Universities leasing places
A weakness of block grant systems is their lack of mechanisms for moving student places between universities. If one university cannot use its funding allocation that money goes unused, even if other universities have more demand than their block grant can meet. Under demand driven systems, the money follows the students wherever they go.
The expected spikes in demand in 2021, and then again in the mid-2020s, might mean that all universities can use their full CGS entitlement. But any policy that involves the government second-guessing demand runs the risk of resource under-utilisation.
The government’s decision to provide more CGS growth funding (or, to be more precise, to require reduced cuts) for regional campuses falls into this category. The goal is to increase higher education participation in regional areas, but current lower-than-metro participation rates are primarily due to weak demand for student places, not their insufficient supply. Some regional universities already offer places to more than 95 per cent of applicants.
The Tehan package also includes a new payment to help regional school leavers escape to city universities. That will help regional students, but possibly at the expense of regional universities.
But the Tehan package has two responses to this problem. First, it will lower growth for universities that are not using all their CGS funding. Second, it will continue with a policy allowing universities to trade funding entitlements. Effectively, they could sell or lease their Commonwealth Grant Scheme entitlement for cash or in-kind access to facilities. I am aware of one such trade having happened.
A transferable CGS funding property right seems a little odd, but probably better than available resources not being used.
The government’s estimates
I cannot verify or disprove the governments estimates of an ‘additional 39,000 university places by 2023 and almost 100,000 places by 2030’.
An overarching conceptual change in the proposed Commonwealth Grant Scheme block grant is a move in the unit of distribution from student places to dollars.

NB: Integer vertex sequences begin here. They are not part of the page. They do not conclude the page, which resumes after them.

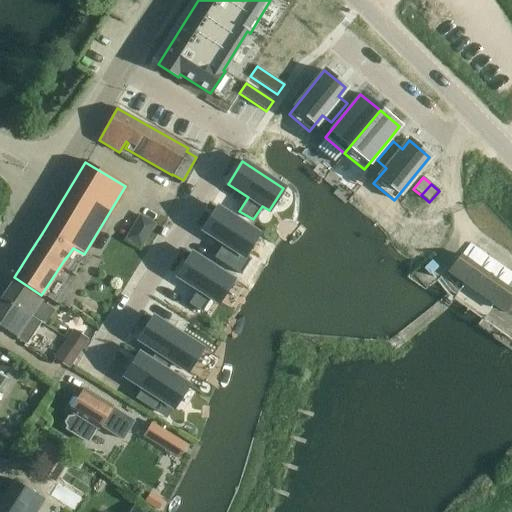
[(217,207),(202,230),(223,243),(213,257),(240,275),(247,264),(250,260),(250,259),(244,255),(256,236),(258,234),(257,233),(217,207)]
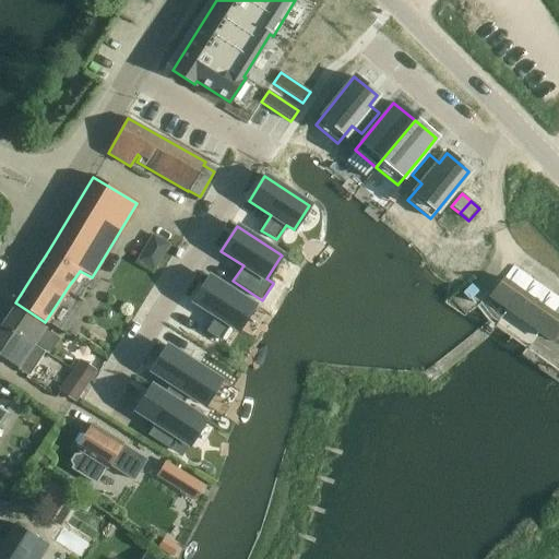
[(153,237),(137,264),(154,274),(170,247),(153,237)]
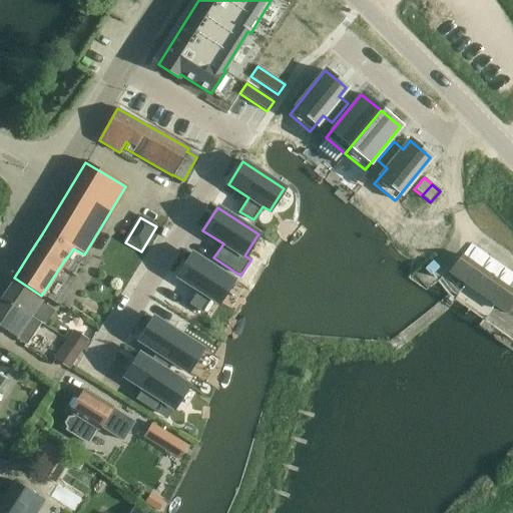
[(191,254),(177,277),(197,290),(188,305),(201,314),(211,299),(218,303),(232,281),(191,254)]
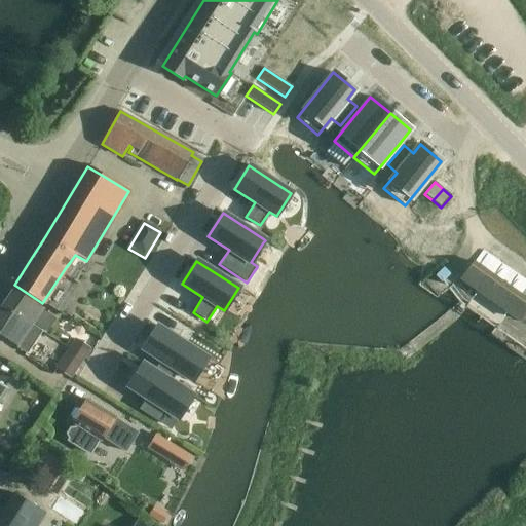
[(474,261),(461,279),(479,291),(509,312),(520,321),(525,311),(525,298),(475,262),(474,261)]
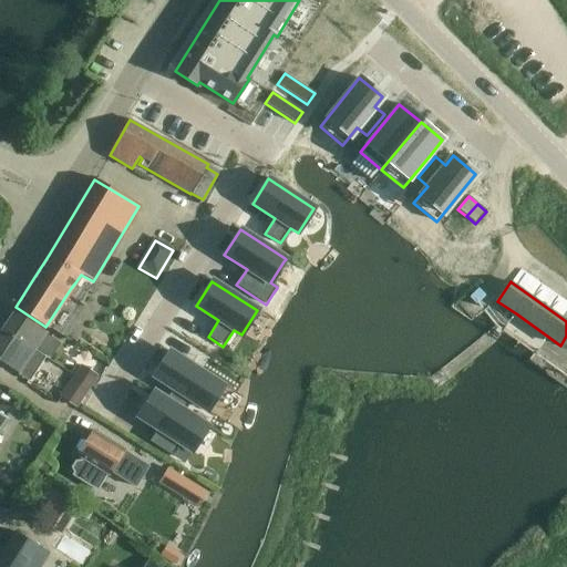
[(51,359),(61,343),(47,333),(13,311),(0,331),(0,359),(19,372),(18,373),(29,381),(44,357),(34,350),(35,348),(51,359)]
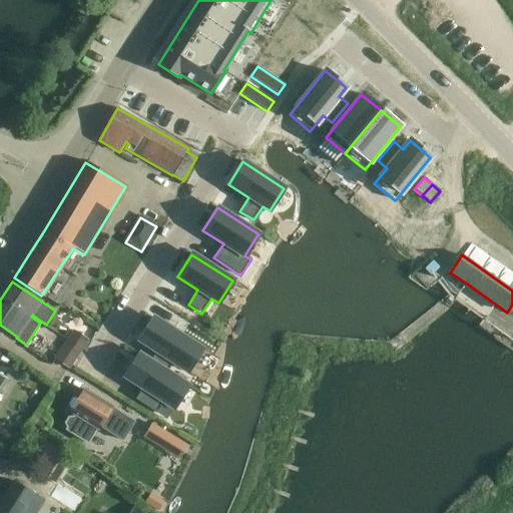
[(152,318),(138,341),(156,352),(150,362),(167,373),(173,363),(187,372),(201,349),(152,318)]
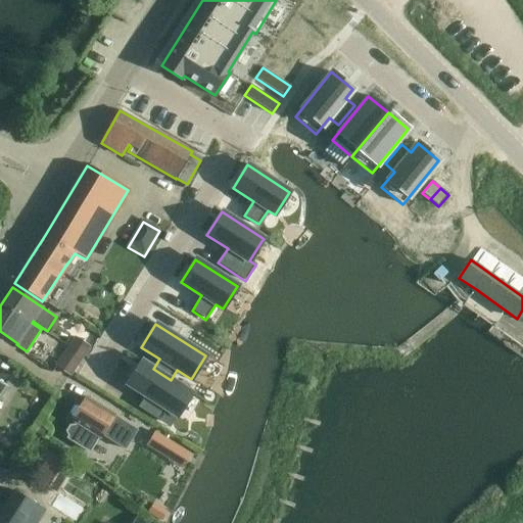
[(67,346),(84,357),(91,346),(75,336),(67,346)]
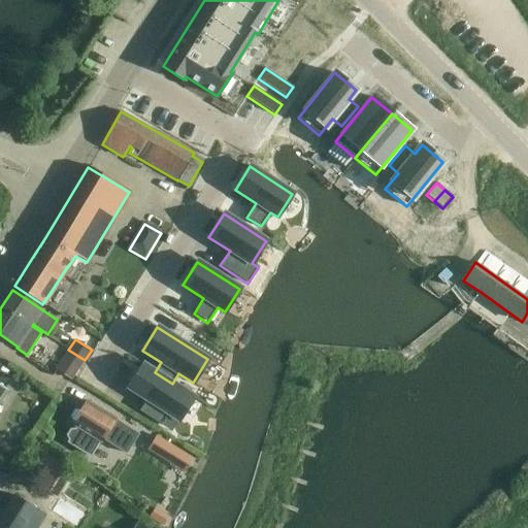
[(71,380),(85,360),(68,350),(55,368),(71,380)]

From 2005 to 2011 universities were allocated specific numbers of places in each funding cluster (groups of disciplines with the same Commonwealth contribution). Officially this is still the system for sub-bachelor and postgraduate Commonwealth supported places. The total block grant amount was derived from these allocations – the number of places multiplied by the relevant Commonwealth contribution.
Because places were the unit of funding distribution in previous block grants, we knew roughly how many places the allocated money would deliver. Due to over-enrolments, it was almost always some number moderately above the funded number.
In the proposed block grant system, the unit of distribution is dollars rather than places. These dollars, as I argued above, can translate into widely varying numbers of places.
In the demand driven system for bachelor degrees universities were funded for student places according to their funding cluster, but with no fixed cap on dollars or places. In the early years, the government consistently under-estimated growth. Another surge in places under the de facto demand driven $14,500 student contributions is possible, although likely to be moderated by some price shock from potential applicants (whether or not the supply of student places is demand driven, it is always demand constrained).
Because student places will not be the unit of distribution in the Commonwealth Grant Scheme, and because the Commonwealth Grant Scheme will not be a major source of funding for several big disciplines, the government’s new places estimates are based on unstated assumptions about university behaviour.
As outlined above, there are multiple grounds for believing that growth will occur. But how universities will respond to a very complex, often contradictory, set of reforms can, at this point, only be speculation.